Here are some of the bill’s major reforms:
 
  • Corporate tax rates will be reduced from 35 to 25 percent during the next five years;
  • A tax on profits from financial investments will be introduced, including a 15 percent tax on foreign currency-denominated and inflation-linked instruments and a 5 percent levy on peso-denominated debt;
  • A tax exemption for non-residents will be put in place with regards to profits from Lebacs, Argentina’s central bank notes;
  • Dividend distributions will be taxed at 7 percent, followed by an increase to 13 percent for profits starting in January 2020, and;
  • A value-added tax (VAT) of 27 percent will be imposed on offshore digital service providers, such as gambling companies, web hosting firms and mobile app developers, among others.
Argentina’s budget for 2018 estimates a growth of 3.5 percent with 15.7 percent inflation, a significant drop from 2017’s rate of inflation of 24 percent. 

Argentina tax reform
Plenty of Pros and Cons to Argentina’s Tax Reform

Several tax experts, politicians and economists spoke out on Macri administration’s tax bill and its overall ramifications.
 
Cesar Litvin, a CEO of Lisicki, Litvin & Asociados in Buenos Aires, told Bloomberg that this is “the best tax reform of the past 30 years” and, while not fully comprehensive, “it’s a substantial improvement” to what had been previously in place.
 
“Obviously this is going to reduce tax collection, but the way of compensating is with more investment, more economic activity and more employment,” Litvin added.
 
Economist Pablo Tigani doesn’t think this tax reform will lead to the expected results as companies lack the necessary “incentives” to invest in a country facing structural adjustment policies, including low salaries and pensions that lead to reduced consumption.
 
Tigani added that the new law is “regressive” in nature as it benefits those with greater income while “debilitating” the working class.
 
Tax expert Hernán Gilardo agrees and says that the new law “transfers the burden to the common citizen and offers a clear tax discount to companies.”
 
“I’m not sure the Argentina State will have greater revenue from this tax bill.

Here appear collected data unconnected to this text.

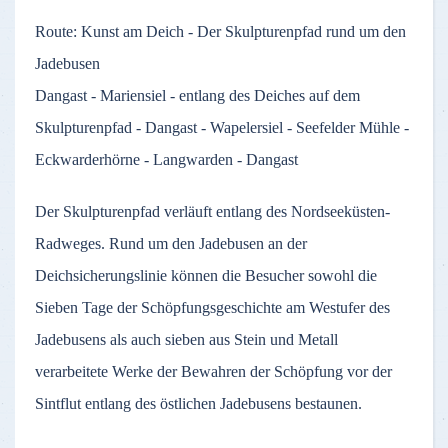
Route: Kunst am Deich - Der Skulpturenpfad rund um den
Jadebusen
Dangast - Mariensiel - entlang des Deiches auf dem
Skulpturenpfad - Dangast - Wapelersiel - Seefelder Mühle -
Eckwarderhörne - Langwarden - Dangast
Der Skulpturenpfad verläuft entlang des Nordseeküsten-
Radweges. Rund um den Jadebusen an der
Deichsicherungslinie können die Besucher sowohl die
Sieben Tage der Schöpfungsgeschichte am Westufer des
Jadebusens als auch sieben aus Stein und Metall
verarbeitete Werke der Bewahren der Schöpfung vor der
Sintflut entlang des östlichen Jadebusens bestaunen.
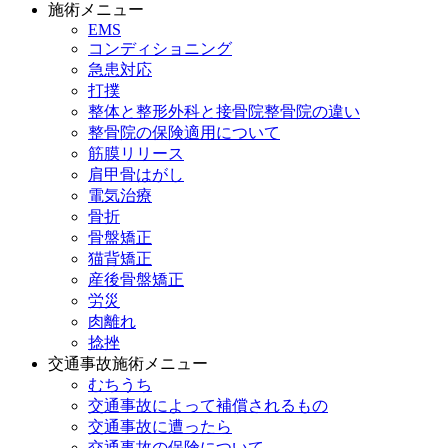
施術メニュー
EMS
コンディショニング
急患対応
打撲
整体と整形外科と接骨院整骨院の違い
整骨院の保険適用について
筋膜リリース
肩甲骨はがし
電気治療
骨折
骨盤矯正
猫背矯正
産後骨盤矯正
労災
肉離れ
捻挫
交通事故施術メニュー
むちうち
交通事故によって補償されるもの
交通事故に遭ったら
交通事故の保険について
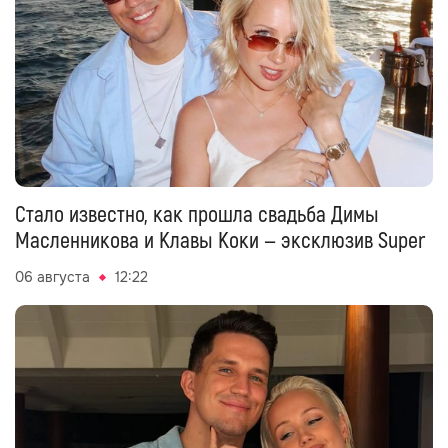
Стало известно, как прошла свадьба Димы
Масленникова и Клавы Коки — эксклюзив Super
06 августа
12:22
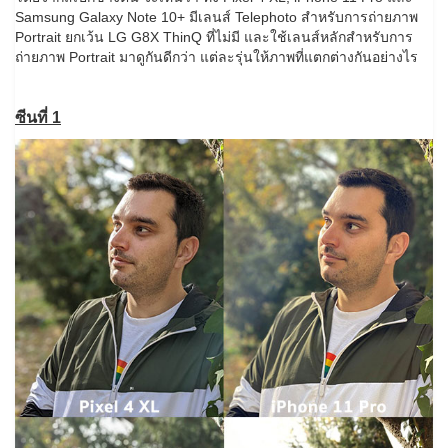
Samsung Galaxy Note 10+ มีเลนส์​ Telephoto สำหรับการถ่ายภาพ
Portrait ยกเว้น LG G8X ThinQ ที่ไม่มี และใช้เลนส์หลักสำหรับการ
ถ่ายภาพ Portrait มาดูกันดีกว่า แต่ละรุ่นให้ภาพที่แตกต่างกันอย่างไร
ซีนที่ 1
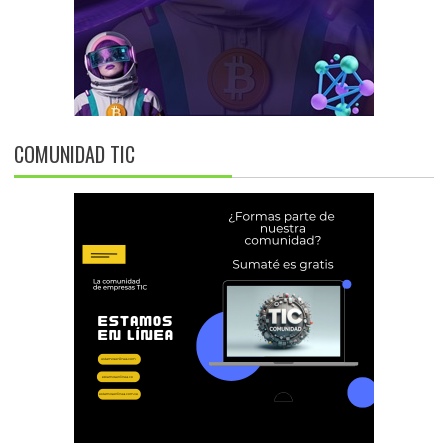
COMUNIDAD TIC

One can touch up all taxes, but if the country continues with this level of public spending, this is a ticking time bomb,” Gilardo concluded.
 
Cristina Fernández de Kirchner, a former President and now Senator with the opposition, stood against the bill, stating that in its current form the tax reform would “[underfund] Anses (National Social Security Administration) in favor of entrepreneurs.”
 
Eduardo Aguilar, a Senator from the Province of Chaco, also opposed the bill.
 
"We are asked to vote for uniform taxes for all of Argentina and this lacks the slightest of common sense: we are asked that employer contributions for a company from Chaco or Salta be the same as those for a company in the capital,” Aguilar said.
 
Argentina’s President Mauricio Macri recently moved to reform the country’s pension plan, sparking outrage among pensioners.
 
As a result, several violent protests sprouted throughout the country, leaving behind dozens of people arrested and hundreds of injuries.
 
Macri’s pension reform will hike the retirement age for both men and women and introduce a new formula to calculate payments, one that is expected to lower the amount received per retiree.
 
All translations from Spanish are the author’s.